Guides

Data partitioning

Defining partitioning to optimize queries

⚠️

Check This First!

This article refers to BaseModel accessed via Docker container. Please refer to Snowflake Native App section if you are using BaseModel as SF GUI application.

BaseModel divides queries into smaller chunks (partitions) to decrease memory consumption of the database. Please note that the database partitioning is different than BaseModel partitioning and does not have to be defined identically, however, setting BaseModel chunks to align with the database partitioning will result in better query optimization. The database partitioned by the same column as defined in the BaseModel config significantly decreases the execution time of queries.

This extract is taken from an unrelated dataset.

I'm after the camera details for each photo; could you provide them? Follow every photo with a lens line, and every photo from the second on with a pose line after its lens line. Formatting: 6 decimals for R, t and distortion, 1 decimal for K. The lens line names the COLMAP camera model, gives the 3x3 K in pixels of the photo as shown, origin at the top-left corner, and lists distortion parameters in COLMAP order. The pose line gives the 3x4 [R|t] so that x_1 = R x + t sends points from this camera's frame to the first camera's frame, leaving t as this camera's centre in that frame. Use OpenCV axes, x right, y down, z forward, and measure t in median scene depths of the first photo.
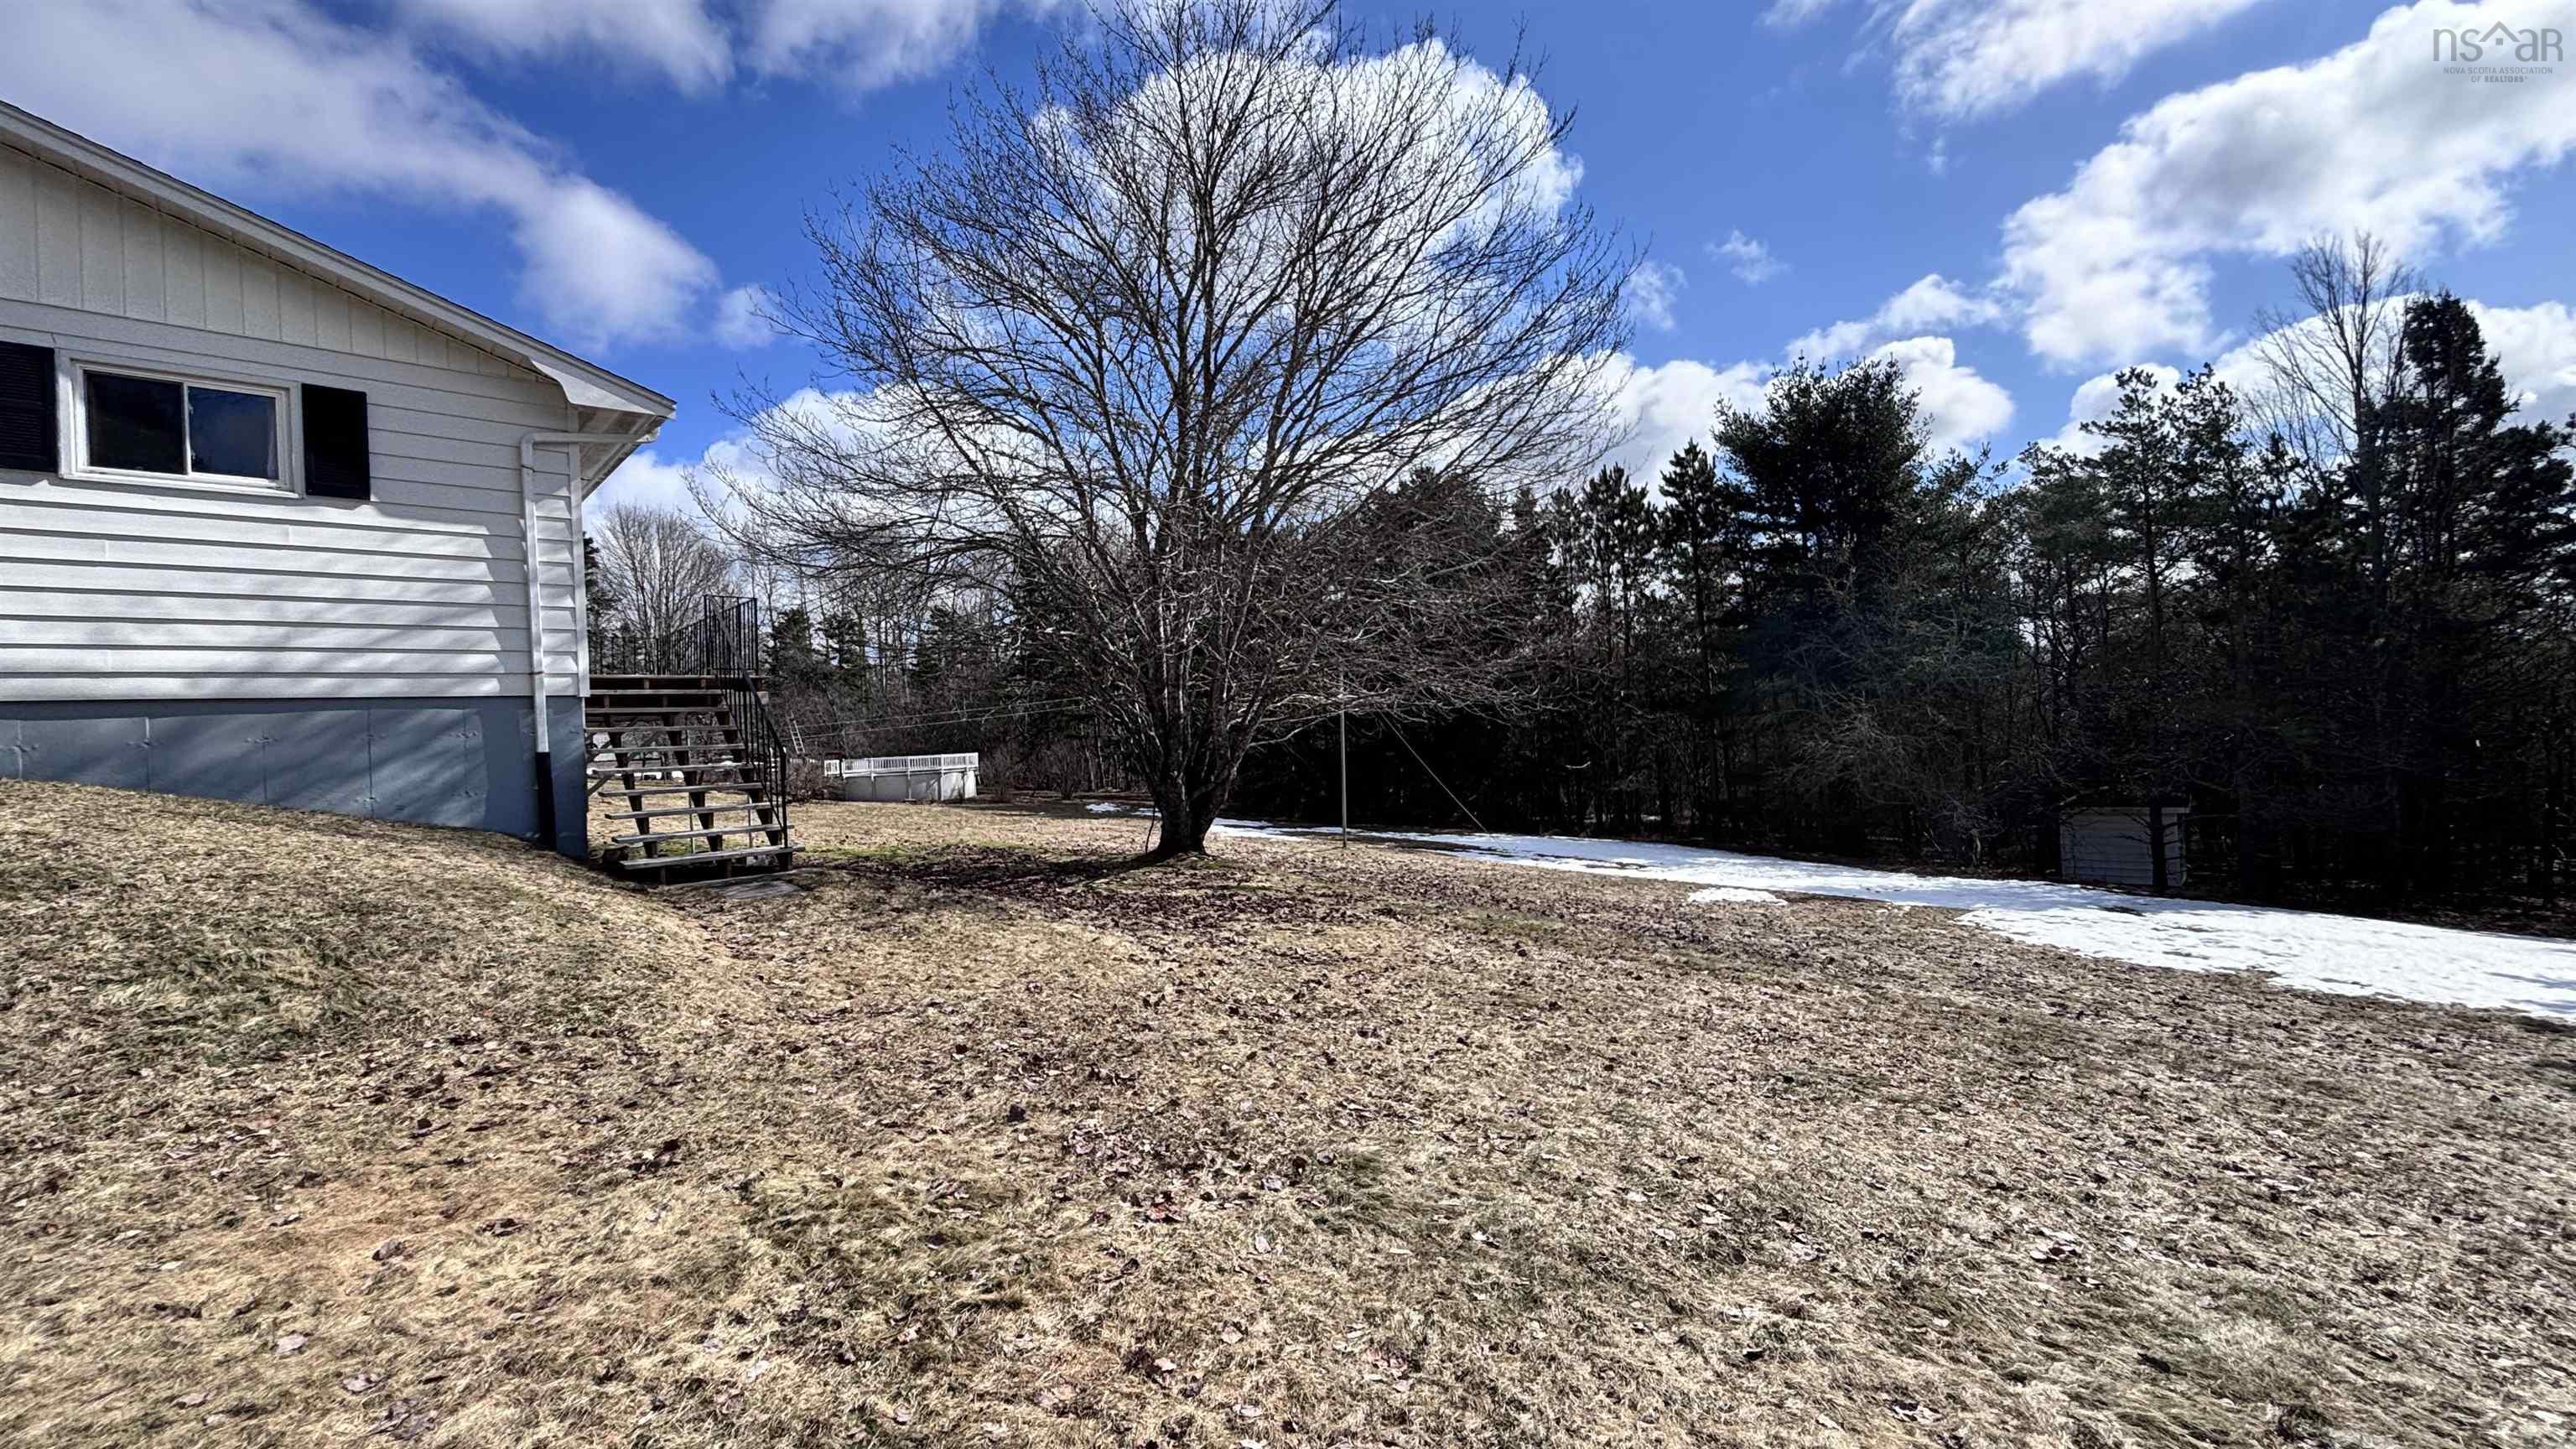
lens RADIAL K [[1047.2, 0, 1289.3], [0, 1047.2, 731.5], [0, 0, 1]] dist [0.001982, -0.000344]
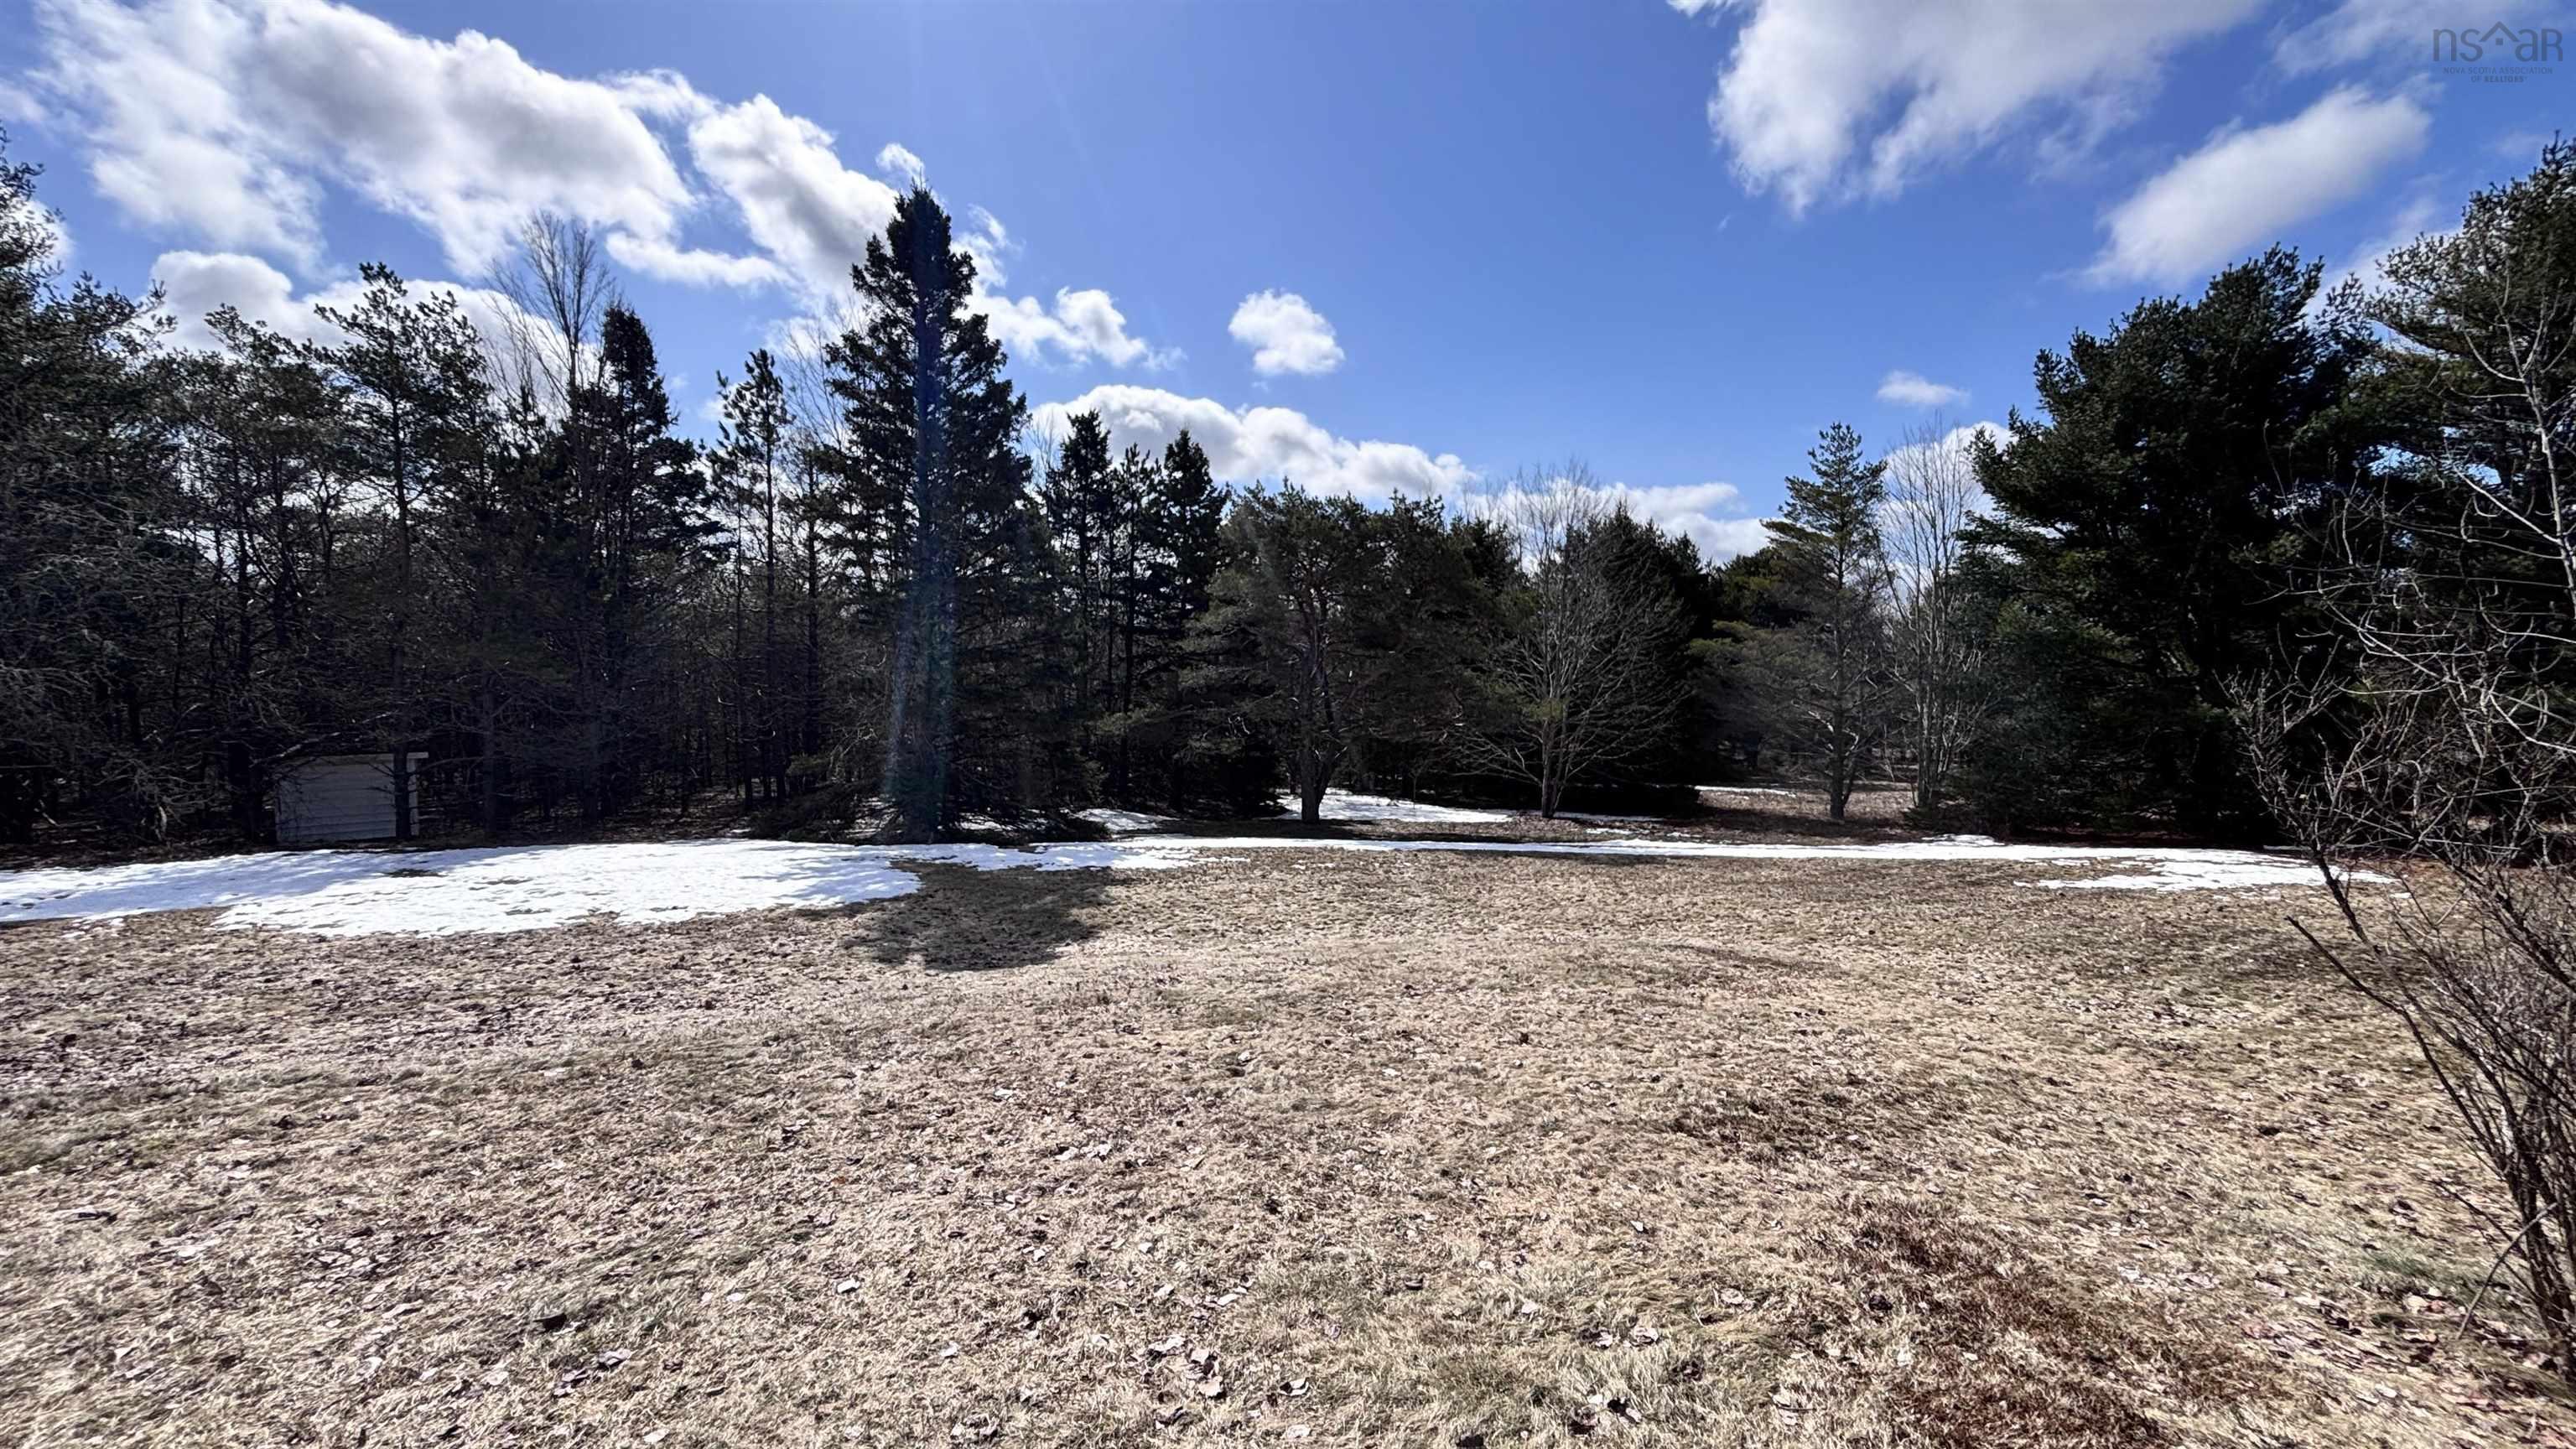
lens RADIAL K [[1047.2, 0, 1288.4], [0, 1047.2, 709.2], [0, 0, 1]] dist [0.001982, -0.000344]
pose [[0.109398, -0.009665, 0.993951, -0.004920], [-0.028767, 0.999503, 0.012885, -0.001212], [-0.993582, -0.030003, 0.109065, 0.123342]]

To increase or decrease the number of chunks change num_query_chunks described in the relevant section of Managing space and memory or num_workers described in the relevant section of Control of data loading process.


Parameters
  • partition_column : str
    default: main_entity_column
    Column used for data partitioning. Chunks will be defined based on values in this column. By default it will be the same column as defined in the field main_entity_column.

    ⚠️

    Important!

    The partition column defined in the config should be either the main_entity_column or any other column which values disjointly separates main entity values. In other words, a given main entity value can be in only one partition.
    Not fulfilling this condition will result in the wrong data distribution during training.


  • partition_values_transformation : PartitionValueTransformation
    default: PartitionValueTransformation.HASH_MOD
    Type of transformation applied to the partition_column to determine the id of the partition. Available options:
    • PartitionValueTransformation.HASH_MOD: Can be used for any values in the partition column. The chunk id is a hash of partition column value modulo number of chunks.
    • PartitionValueTransformation.EXACT_GROUP: Can be used for any values in the partition column. Partitions will be created to obtain a similar size of each chunk. Should not be used with high cardinality columns as it might be cost-ineffective.
    • PartitionValueTransformation.EXACT_INT_MOD: Can be used when partition values are integers of any range. Values will be distributed to chunks based on the modulo of a number of partitions.
    • PartitionValueTransformation.EXACT_INT: Can be used when partition column values are consecutive integers in the range [0, number of partitions - 1]. Chunk id is the value in the partition column.


Example:

Suppose you have two data sources, product_buy and page_visit, both containing a column named user_id that identifies the main entity. Data source page_visit is partitioned in the database by a column user_group that divides users into 30 disjoint groups marked with integers. To optimize queries you can use the following configuration:

data_sorces:
  - type: event
    main_entity_column: user_id
    name: product_buy
    date_column:
       name: timestamp
    data_location:
       database_type: snowflake
       connection_params:
           user: username,
           password: strongpassword123,
           account: xy12345.west-europe.azure,
           database: EXAMPLE_DB,
           schema: EXAMPLE_SCHEMA,
           role: ACCOUNT_ADMIN
        table_name: product_buy        
  - type: event
    main_entity_column: user_id
    name: page_visit
    date_column:
       name: timestamp
    data_location:
       database_type: snowflake
       connection_params:
           user: username,
           password: strongpassword123,
           account: xy12345.west-europe.azure,
           database: EXAMPLE_DB,
           schema: EXAMPLE_SCHEMA,
           role: ACCOUNT_ADMIN
        table_name: page_visit
    partition_column: user_group
    partition_values_transformation: exact_int_mod

You can leave default BaseModel partitioning for product_buy since it is not partitioned in the database. Whereas page_visit is already partitioned by the column that disjointly divides users, it might be beneficial to set custom partition_column and partition_values_transformation parameters. You can use exact_int_mod transformation because values in user_group are integers.